Many-body localization for randomly interacting bosons
Piotr Sierant, Dominique Delande, and Jakub Zakrzewski

TL;DR
This paper investigates many-body localization in a one-dimensional bosonic system with randomly varying interactions, revealing an inverted mobility edge and characterizing the transition between localized and delocalized states through numerical and analytical methods.
Contribution
It introduces a model of bosons with random interactions in 1D and demonstrates the existence of an inverted mobility edge using numerical simulations and analytical predictions.
Findings
Existence of an inverted mobility edge with mobile particles at the lower spectrum edge
Level spacing analysis characterizes the localized-delocalized transition
Large system simulations confirm the mobility edge and long-term behavior
Abstract
We study many-body localization in a one dimensional optical lattice filled with bosons.

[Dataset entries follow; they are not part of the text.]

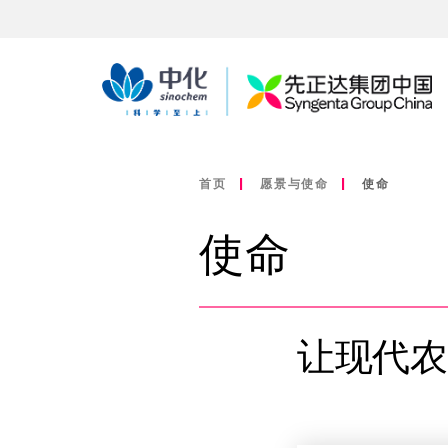
首页
愿景与使命
使命
使命
让现代农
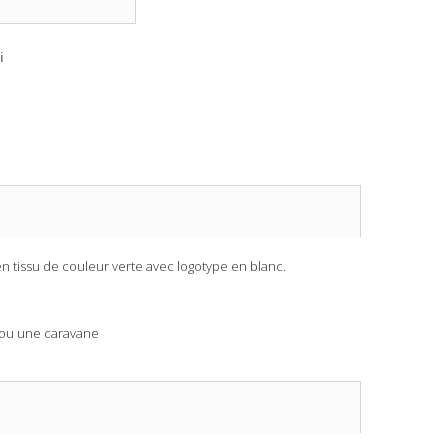
i
n tissu de couleur verte avec logotype en blanc.
e ou une caravane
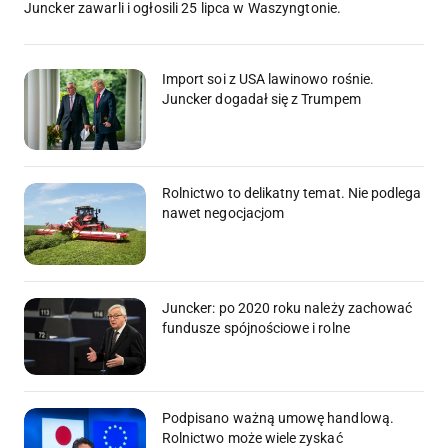
Juncker zawarli i ogłosili 25 lipca w Waszyngtonie.
Import soi z USA lawinowo rośnie.
Juncker dogadał się z Trumpem
Rolnictwo to delikatny temat. Nie podlega
nawet negocjacjom
Juncker: po 2020 roku należy zachować
fundusze spójnościowe i rolne
Podpisano ważną umowę handlową.
Rolnictwo może wiele zyskać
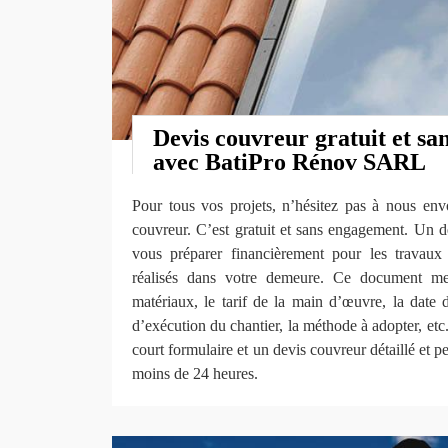
Devis couvreur gratuit et s
avec BatiPro Rénov SARL
Pour tous vos projets, n’hésitez pas à nous en
couvreur. C’est gratuit et sans engagement. Un d
vous préparer financièrement pour les travaux
réalisés dans votre demeure. Ce document me
matériaux, le tarif de la main d’œuvre, la date 
d’exécution du chantier, la méthode à adopter, etc.
court formulaire et un devis couvreur détaillé et 
moins de 24 heures.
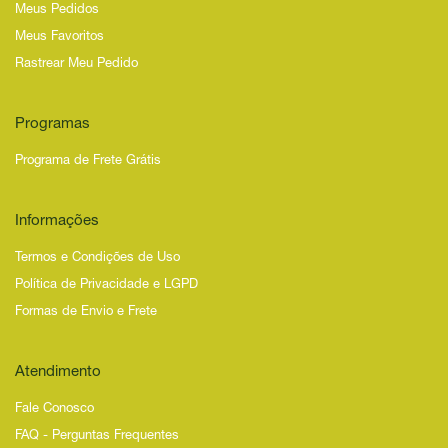
Meus Pedidos
Meus Favoritos
Rastrear Meu Pedido
Programas
Programa de Frete Grátis
Informações
Termos e Condições de Uso
Política de Privacidade e LGPD
Formas de Envio e Frete
Atendimento
Fale Conosco
FAQ - Perguntas Frequentes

The interaction between bosons is assumed to be random, which can be realized for atoms close to a microchip exposed to a spatially fluctuating magnetic field. Close to a Feshbach resonance, such controlled fluctuations can be transfered to the interaction strength. We show that the system reveals an inverted mobility edge, with mobile particles at the lower edge of the spectrum. A statistical analysis of level spacings allows us to characterize the transition between localized and excited states. The existence of the mobility edge is confirmed in large systems, by time dependent numerical simulations using tDMRG. A simple analytical model predicts the long time behavior of the system.